Judge Dismisses Criminal Charges Against Hartmann in Minnesota


Hartmann_TCP
Farm to Consumer Legal Defense Fund – by Pete Kennedy
At a hearing for Gibbon dairy farmer Mike Hartmann, Sibley County District Court Judge Erica H. McDonald dismissed five of six criminal charges brought by the state against Hartmann for violations of the Minnesota food and dairy code.

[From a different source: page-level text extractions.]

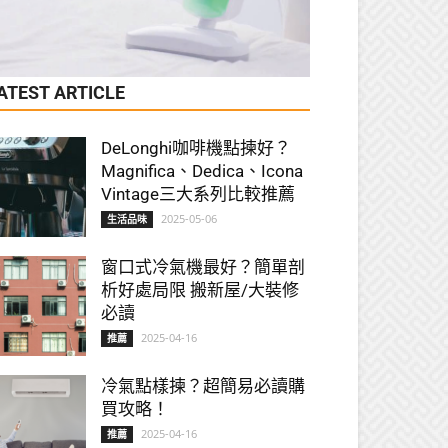
ATEST ARTICLE
DeLonghi咖啡機點揀好？
Magnifica、Dedica、Icona
Vintage三大系列比較推薦
2025-05-06
生活品味
窗口式冷氣機最好？簡單剖
析好處局限 搬新屋/大裝修
必讀
2025-04-16
推薦
冷氣點樣揀？超簡易必讀購
買攻略！
2025-04-16
推薦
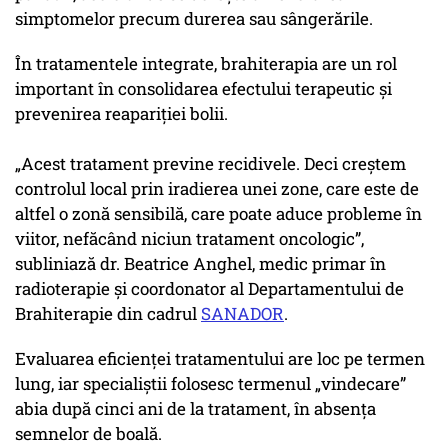
simptomelor precum durerea sau sângerările.
În tratamentele integrate, brahiterapia are un rol
important în consolidarea efectului terapeutic și
prevenirea reapariției bolii.
„Acest tratament previne recidivele. Deci creștem
controlul local prin iradierea unei zone, care este de
altfel o zonă sensibilă, care poate aduce probleme în
viitor, nefăcând niciun tratament oncologic”,
subliniază dr. Beatrice Anghel, medic primar în
radioterapie și coordonator al Departamentului de
Brahiterapie din cadrul
SANADOR
.
Evaluarea eficienței tratamentului are loc pe termen
lung, iar specialiștii folosesc termenul „vindecare”
abia după cinci ani de la tratament, în absența
semnelor de boală.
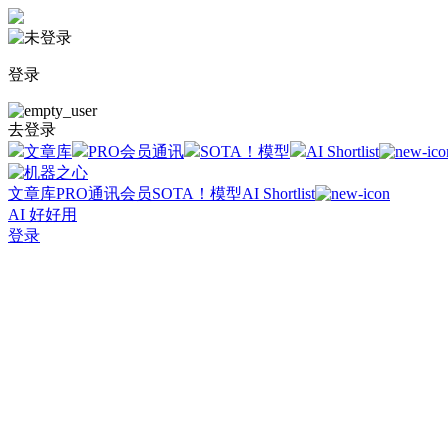
登录
去登录
文章库
PRO会员通讯
SOTA！模型
AI Shortlist
文章库
PRO通讯会员
SOTA！模型
AI Shortlist
AI 好好用
登录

Two of the charges arose from evidence seized during a December 4, 2012 stop of Hartmann’s vehicle by a state trooper; the other three came from the execution of a search warrant by Minnesota Department of Agriculture (MDA) officials on January 9, 2013 at Hartmann’s farm.
The key to the dismissal of the charges was Judge McDonald granting a motion to suppress any evidence obtained during the vehicle stop by state trooper Joseph Heyman who testified that he initially stopped Hartmann’s truck because he did not see a rear license plate on the truck and the truck appeared to the state trooper to be a commercial motor vehicle that did not have the required Department of Transportation markings or number.   Heyman subsequently conducted three warrantless searches of the vehicle during the stop, seizing raw milk and raw cheese from Hartmann’s truck at the instruction of MDA; the discovery of the food led to the granting of the warrant for the January 9 search on the Hartmann farm.

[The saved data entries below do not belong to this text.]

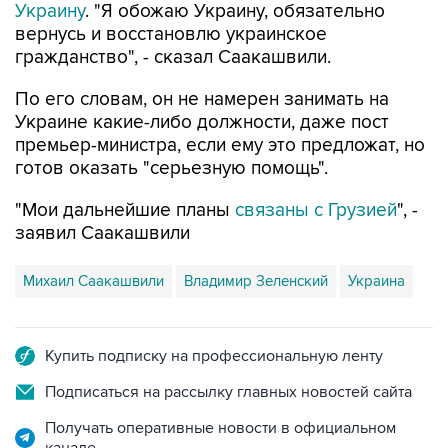
Украину
. "Я обожаю Украину, обязательно
вернусь и восстановлю украинское
гражданство", - сказал Саакашвили.
По его словам, он не намерен занимать на
Украине какие-либо должности, даже пост
премьер-министра, если ему это предложат, но
готов оказать "серьезную помощь".
"Мои дальнейшие планы
связаны с Грузией
", -
заявил Саакашвили
Михаил Саакашвили
Владимир Зеленский
Украина
Купить подписку на профессиональную ленту
Подписаться на рассылку главных новостей сайта
Получать оперативные новости в официальном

In granting the suppression motion filed by Hartmann and his attorney Zenas Baar, Judge McDonald held that while the initial stop was legal, Heyman’s searches of the truck were not because there was no probable cause that Hartmann had committed any crime. The state trooper admitted that he quickly discovered after the stop that there was a rear license plate on the vehicle. The judge found that Hartmann’s truck was not a commercial vehicle under Minnesota law and therefore that any state statute allowing for spot checks of commercial vehicles was inapplicable. Judge McDonald ruled Heyman “impermissibly extended the scope and duration of the stop.”

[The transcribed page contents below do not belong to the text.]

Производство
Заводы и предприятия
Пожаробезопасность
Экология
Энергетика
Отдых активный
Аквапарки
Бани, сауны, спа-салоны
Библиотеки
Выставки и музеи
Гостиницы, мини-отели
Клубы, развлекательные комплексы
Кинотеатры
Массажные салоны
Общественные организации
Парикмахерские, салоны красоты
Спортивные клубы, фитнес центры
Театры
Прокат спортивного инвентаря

Since it was the illegal search of the truck that led to the execution of the search warrant on the Hartmann’s farm, the judge also held that any evidence obtained from the January 9 search was inadmissible as evidence. With the state having no other evidence on which to rest any of the criminal charges against the farmer, MDA is still searching for a way to put Hartmann out of business–something the department has been unsuccessfully looking to do for many years.